Exercise aim —
Count the lines that contain the string "dinner" in the records beneath, and respond with the number only.

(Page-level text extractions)

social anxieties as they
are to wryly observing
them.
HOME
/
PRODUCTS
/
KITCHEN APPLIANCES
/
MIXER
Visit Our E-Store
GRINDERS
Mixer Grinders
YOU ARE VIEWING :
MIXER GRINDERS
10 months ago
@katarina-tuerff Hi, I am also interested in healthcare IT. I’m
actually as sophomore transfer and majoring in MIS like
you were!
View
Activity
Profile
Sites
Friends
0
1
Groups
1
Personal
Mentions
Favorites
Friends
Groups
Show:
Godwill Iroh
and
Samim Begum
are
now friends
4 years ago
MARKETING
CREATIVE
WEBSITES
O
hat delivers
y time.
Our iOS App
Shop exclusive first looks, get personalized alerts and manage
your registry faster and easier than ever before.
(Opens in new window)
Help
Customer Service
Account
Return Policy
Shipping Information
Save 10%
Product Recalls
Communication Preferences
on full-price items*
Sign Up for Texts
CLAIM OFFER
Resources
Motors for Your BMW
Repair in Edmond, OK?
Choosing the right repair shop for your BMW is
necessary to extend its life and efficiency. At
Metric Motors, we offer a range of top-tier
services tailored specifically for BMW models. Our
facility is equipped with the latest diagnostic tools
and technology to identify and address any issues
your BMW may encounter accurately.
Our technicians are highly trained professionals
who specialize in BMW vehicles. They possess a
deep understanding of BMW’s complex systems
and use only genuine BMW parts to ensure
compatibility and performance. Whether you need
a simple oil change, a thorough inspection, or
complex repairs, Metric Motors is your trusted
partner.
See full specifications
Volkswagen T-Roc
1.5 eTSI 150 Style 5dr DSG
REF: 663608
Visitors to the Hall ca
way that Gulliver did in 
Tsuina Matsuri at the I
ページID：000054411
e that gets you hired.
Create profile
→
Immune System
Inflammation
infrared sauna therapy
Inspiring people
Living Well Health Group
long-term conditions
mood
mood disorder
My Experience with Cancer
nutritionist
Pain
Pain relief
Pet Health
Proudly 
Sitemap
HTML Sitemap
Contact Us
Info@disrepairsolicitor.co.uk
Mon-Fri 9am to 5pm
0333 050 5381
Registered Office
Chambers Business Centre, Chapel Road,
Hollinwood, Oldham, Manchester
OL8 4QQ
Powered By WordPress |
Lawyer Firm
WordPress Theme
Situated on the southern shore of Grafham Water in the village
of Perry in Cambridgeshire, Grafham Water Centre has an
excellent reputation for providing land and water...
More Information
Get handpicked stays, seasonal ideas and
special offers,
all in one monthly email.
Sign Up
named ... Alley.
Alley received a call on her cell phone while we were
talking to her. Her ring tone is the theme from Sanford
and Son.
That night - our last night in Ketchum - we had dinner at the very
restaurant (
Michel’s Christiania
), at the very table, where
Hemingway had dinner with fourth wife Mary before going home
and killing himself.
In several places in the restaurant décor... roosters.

Solution for this exercise —
2